PROBLEM DETAILS: Strip the pictures, then copy the remaining data exactly as it stands.

STUDY MATERIAL:

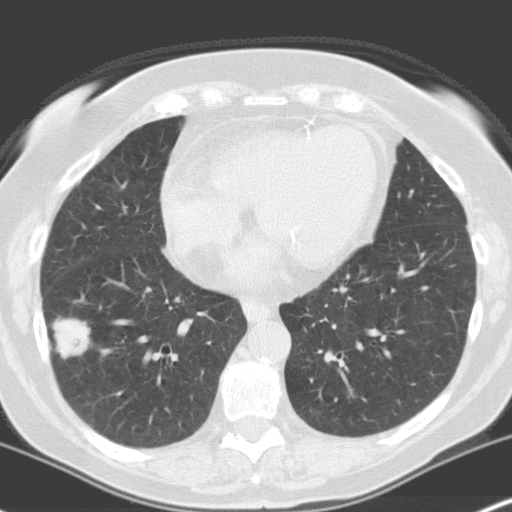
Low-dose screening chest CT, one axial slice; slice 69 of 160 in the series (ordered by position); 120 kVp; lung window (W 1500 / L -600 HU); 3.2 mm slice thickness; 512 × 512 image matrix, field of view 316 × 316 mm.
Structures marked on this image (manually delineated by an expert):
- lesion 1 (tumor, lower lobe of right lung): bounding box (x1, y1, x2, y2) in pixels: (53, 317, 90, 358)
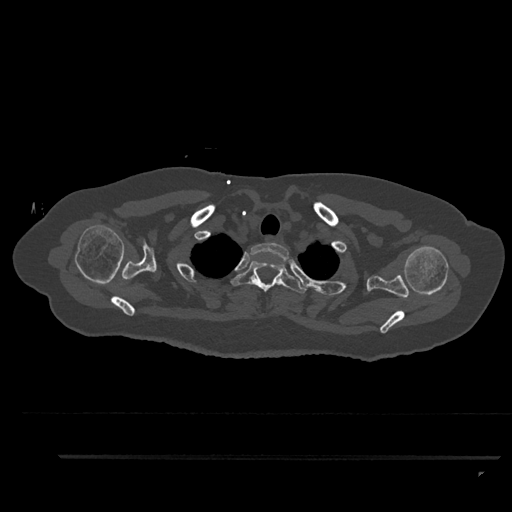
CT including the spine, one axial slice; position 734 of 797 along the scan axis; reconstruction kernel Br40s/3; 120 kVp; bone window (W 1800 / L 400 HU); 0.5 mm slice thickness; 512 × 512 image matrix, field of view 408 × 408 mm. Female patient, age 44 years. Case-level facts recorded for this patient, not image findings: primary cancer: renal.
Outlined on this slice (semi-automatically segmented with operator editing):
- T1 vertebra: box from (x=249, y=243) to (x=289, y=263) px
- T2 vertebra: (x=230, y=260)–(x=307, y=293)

RESPONSE FOR THIS EXERCISE:
Low-dose screening chest CT, one axial slice; slice 69 of 160 in the series (ordered by position); 120 kVp; lung window (W 1500 / L -600 HU); 3.2 mm slice thickness; 512 × 512 image matrix, field of view 316 × 316 mm.
Structures marked on this image (manually delineated by an expert):
- lesion 1 (tumor, lower lobe of right lung): bounding box (x1, y1, x2, y2) in pixels: (53, 317, 90, 358)
CT including the spine, one axial slice; position 734 of 797 along the scan axis; reconstruction kernel Br40s/3; 120 kVp; bone window (W 1800 / L 400 HU); 0.5 mm slice thickness; 512 × 512 image matrix, field of view 408 × 408 mm. Female patient, age 44 years. Case-level facts recorded for this patient, not image findings: primary cancer: renal.
Outlined on this slice (semi-automatically segmented with operator editing):
- T1 vertebra: box from (x=249, y=243) to (x=289, y=263) px
- T2 vertebra: (x=230, y=260)–(x=307, y=293)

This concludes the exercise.